[Stored data entries]
+ + + +

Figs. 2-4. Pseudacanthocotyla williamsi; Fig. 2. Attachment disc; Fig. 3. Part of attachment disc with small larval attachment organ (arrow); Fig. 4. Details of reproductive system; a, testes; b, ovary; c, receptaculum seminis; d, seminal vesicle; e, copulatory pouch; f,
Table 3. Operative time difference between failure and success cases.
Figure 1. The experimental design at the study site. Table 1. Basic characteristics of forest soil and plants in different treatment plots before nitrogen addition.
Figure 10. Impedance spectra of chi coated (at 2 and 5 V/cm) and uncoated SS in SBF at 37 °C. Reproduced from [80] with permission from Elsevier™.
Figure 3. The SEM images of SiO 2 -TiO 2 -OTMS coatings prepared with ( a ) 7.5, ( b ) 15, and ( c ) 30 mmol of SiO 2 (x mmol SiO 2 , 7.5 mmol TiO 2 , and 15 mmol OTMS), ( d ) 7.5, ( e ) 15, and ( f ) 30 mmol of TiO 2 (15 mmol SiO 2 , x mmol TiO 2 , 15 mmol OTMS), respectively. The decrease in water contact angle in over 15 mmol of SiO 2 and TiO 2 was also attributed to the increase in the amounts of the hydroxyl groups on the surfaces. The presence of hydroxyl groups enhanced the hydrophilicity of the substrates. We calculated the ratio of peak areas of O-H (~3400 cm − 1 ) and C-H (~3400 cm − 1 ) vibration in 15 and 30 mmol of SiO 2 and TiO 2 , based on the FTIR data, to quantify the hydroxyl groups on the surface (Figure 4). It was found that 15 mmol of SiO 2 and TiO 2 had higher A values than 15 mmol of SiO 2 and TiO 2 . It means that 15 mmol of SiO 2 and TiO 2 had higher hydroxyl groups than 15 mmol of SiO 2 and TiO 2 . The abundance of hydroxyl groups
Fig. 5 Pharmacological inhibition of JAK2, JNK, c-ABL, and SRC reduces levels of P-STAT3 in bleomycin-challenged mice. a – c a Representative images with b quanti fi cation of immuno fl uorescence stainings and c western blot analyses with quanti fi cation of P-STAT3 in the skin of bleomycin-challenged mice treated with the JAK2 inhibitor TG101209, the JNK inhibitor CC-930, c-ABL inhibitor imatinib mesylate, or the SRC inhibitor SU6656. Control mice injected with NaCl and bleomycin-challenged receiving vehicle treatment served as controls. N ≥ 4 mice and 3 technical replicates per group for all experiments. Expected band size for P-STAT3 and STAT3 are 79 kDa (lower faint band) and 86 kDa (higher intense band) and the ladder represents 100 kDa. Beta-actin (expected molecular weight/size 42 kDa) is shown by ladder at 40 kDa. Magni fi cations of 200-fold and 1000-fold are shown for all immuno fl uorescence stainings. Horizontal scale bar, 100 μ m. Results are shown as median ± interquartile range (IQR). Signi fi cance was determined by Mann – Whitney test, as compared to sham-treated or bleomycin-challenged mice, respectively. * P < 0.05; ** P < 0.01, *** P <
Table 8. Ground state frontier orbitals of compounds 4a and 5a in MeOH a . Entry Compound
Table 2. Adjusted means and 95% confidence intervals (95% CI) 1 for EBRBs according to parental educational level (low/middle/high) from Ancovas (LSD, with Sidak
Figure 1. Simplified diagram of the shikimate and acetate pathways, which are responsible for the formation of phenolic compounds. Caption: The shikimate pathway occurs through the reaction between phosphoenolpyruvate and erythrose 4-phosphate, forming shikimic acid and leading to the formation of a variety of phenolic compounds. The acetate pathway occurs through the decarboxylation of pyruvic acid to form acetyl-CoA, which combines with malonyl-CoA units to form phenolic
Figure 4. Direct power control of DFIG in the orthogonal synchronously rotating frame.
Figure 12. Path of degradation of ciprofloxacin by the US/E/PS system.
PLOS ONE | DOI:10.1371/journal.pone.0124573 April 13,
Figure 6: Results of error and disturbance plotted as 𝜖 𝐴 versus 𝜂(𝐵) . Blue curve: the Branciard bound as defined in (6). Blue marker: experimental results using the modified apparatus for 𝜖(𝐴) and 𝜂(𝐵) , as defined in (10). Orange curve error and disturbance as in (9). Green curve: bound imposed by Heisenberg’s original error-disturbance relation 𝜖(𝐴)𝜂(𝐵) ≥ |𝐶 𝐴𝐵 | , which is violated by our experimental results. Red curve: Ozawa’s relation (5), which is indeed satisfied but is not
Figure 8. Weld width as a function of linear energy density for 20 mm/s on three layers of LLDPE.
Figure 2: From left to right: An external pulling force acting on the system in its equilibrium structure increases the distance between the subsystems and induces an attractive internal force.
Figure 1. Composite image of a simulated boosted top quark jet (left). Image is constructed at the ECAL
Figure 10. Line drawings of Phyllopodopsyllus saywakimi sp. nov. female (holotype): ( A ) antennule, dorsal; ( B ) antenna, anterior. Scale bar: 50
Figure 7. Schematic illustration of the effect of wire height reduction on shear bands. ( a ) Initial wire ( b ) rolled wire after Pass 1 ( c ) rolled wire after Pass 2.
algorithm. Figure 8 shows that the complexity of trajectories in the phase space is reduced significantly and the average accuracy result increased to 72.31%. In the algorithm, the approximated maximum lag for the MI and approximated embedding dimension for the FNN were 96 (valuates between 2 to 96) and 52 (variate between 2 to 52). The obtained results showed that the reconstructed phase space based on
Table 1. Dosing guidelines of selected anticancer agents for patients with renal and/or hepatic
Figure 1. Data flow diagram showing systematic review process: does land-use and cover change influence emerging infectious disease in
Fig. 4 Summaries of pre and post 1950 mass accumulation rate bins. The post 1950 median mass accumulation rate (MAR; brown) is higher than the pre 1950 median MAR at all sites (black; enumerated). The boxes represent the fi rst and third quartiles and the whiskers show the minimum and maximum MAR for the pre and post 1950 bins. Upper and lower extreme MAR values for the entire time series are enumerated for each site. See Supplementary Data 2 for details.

+ + + +

Scan the data above for the word "time" and report every line where it is found.

◆ RESULT OF THIS TASK:
Table 3. Operative time difference between failure and success cases.
Fig. 4 Summaries of pre and post 1950 mass accumulation rate bins. The post 1950 median mass accumulation rate (MAR; brown) is higher than the pre 1950 median MAR at all sites (black; enumerated). The boxes represent the fi rst and third quartiles and the whiskers show the minimum and maximum MAR for the pre and post 1950 bins. Upper and lower extreme MAR values for the entire time series are enumerated for each site. See Supplementary Data 2 for details.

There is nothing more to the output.